Start of Extract to read

SZQKP v Minister for Immigration

Case

[2011] FMCA 990

30 November 2011


FEDERAL MAGISTRATES COURT OF AUSTRALIA

SZQKP & ORS v MINISTER FOR IMMIGRATION & ANOR [2011] FMCA 990
MIGRATION – Review of Refugee Review Tribunal decision – persecution – whether Tribunal required to put information that is not adverse information to the applicant –where grounds unclear and not particularised or expanded upon orally – whether appropriate for Court to divine meaning of unclear grounds – merits review.
Migration Act 1958 (Cth), ss.91R, 424A
SAAP v Minister for Immigration (2005) 228 CLR 294
SZBYR v Minister for Immigration (2007) 235 ALR 609

First Applicant:

Second Applicant:

Third Applicant:

SZQKP

SZQKQ

SZQKR

First Respondent: MINISTER FOR IMMIGRATION & CITIZENSHIP
Second Respondent: REFUGEE REVIEW TRIBUNAL
File Number: SYG 1452 of 2011
Judgment of: Raphael FM
Hearing date: 30 November 2011
Date of Last Submission: 30 November 2011
Delivered at: Sydney
Delivered on: 30 November 2011

REPRESENTATION

For the Applicant: In person
Solicitors for the Respondents: DLA Piper Australia

ORDERS

  1. Application dismissed.

  2. Applicant to pay the First Respondent’s costs assessed in the sum of $4,700.00.

FEDERAL MAGISTRATES
COURT OF AUSTRALIA
AT SYDNEY

SYG 1452 of 2011

SZQKP

First Applicant

SZQKQ

Second Applicant

SZQKR

Third Applicant

And

MINISTER FOR IMMIGRATION & CITIZENSHIP

First Respondent

REFUGEE REVIEW TRIBUNAL

Second Respondent

REASONS FOR JUDGMENT

  1. The applicant is a citizen of India who travelled to Australia in February 2006 holding a long stay business visa. In March 2008 his wife arrived in Australia, also as the holder of a long stay business visa. They have a daughter. The applicant and his wife were granted further long stay business visas on 13 January 2009 which were in effect until 17 October 2010. On 15 October 2010 the male applicant applied for a visa under the Employer Nomination Scheme. That was refused in March 2011. On 19 January 2011 all three applicants applied for protection visas. On 10 March 2011 those applications were refused by a delegate of the Minister. On 6 April 2011 the applicants applied for review of those decisions from the Refugee Review Tribunal. On 6 May 2011 the Tribunal wrote to the male applicant pursuant to s.424A of the Migration Act 1958 (Cth)[1] providing him with particulars of information which could be considered to be relevant for the reasons there expressed.

    [1] “Act”

  2. It gave the applicant until 31 May 2011 to respond.  The applicant did not respond.  Although the Tribunal was entitled, on the basis of that non-response, not to grant the applicant an interview, it did.  The applicant was interviewed by the Tribunal which on 10 June 2011 determined to uphold the decision not to grant protection visas.

  3. The grounds upon which the male applicant claimed he was a person to whom Australia owed protection obligations was that he was a member of the Scheduled Castes.  Although he had some lengthy period of education he claimed that he had to leave his studies in 1988 because of torture.  He said that he fled to Goa where he learned the trade of a chef.  It appears that he was quite successful at this trade because he later moved first to Bahrain and then to Singapore with the Goan chef with whom he had worked in that state.

End of Extract to read

## [Work required]
Can you reproduce everything in the judgment from "2. It gave the" down to "in that state.", swapping each "chef" for "cook"? Nothing in the records is needed here.

Start of Data to examine

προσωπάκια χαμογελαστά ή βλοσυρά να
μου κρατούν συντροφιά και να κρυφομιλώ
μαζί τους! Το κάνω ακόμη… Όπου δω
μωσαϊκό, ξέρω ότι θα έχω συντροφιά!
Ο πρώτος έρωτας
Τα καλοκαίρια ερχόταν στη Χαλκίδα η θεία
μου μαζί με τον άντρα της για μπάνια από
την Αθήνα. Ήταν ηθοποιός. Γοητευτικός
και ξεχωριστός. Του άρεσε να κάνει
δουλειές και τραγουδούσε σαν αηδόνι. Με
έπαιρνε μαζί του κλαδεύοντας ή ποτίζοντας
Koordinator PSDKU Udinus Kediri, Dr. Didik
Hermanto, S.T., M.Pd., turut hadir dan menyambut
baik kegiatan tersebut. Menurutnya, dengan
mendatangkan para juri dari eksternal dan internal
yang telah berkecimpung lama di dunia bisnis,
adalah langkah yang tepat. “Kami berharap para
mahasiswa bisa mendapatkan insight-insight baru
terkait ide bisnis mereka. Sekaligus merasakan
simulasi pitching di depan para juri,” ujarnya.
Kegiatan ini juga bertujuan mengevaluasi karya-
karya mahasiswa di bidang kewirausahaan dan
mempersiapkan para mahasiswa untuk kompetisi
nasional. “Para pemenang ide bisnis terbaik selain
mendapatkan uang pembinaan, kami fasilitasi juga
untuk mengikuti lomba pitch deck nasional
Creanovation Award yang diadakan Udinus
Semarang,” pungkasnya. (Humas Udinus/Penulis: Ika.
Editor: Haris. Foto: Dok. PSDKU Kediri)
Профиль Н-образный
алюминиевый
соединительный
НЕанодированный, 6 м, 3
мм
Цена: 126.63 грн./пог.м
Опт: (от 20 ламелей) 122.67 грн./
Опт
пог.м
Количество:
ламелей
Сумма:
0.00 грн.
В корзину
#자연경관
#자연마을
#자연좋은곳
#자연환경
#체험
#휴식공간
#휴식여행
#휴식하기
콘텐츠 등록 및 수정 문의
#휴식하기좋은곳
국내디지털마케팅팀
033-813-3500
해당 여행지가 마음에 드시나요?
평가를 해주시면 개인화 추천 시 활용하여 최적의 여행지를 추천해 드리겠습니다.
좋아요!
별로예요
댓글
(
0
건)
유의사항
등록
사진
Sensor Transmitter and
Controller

End of Data to examine

## [Exercise response]
2. It gave the applicant until 31 May 2011 to respond.  The applicant did not respond.  Although the Tribunal was entitled, on the basis of that non-response, not to grant the applicant an interview, it did.  The applicant was interviewed by the Tribunal which on 10 June 2011 determined to uphold the decision not to grant protection visas.

  3. The grounds upon which the male applicant claimed he was a person to whom Australia owed protection obligations was that he was a member of the Scheduled Castes.  Although he had some lengthy period of education he claimed that he had to leave his studies in 1988 because of torture.  He said that he fled to Goa where he learned the trade of a cook.  It appears that he was quite successful at this trade because he later moved first to Bahrain and then to Singapore with the Goan cook with whom he had worked in that state.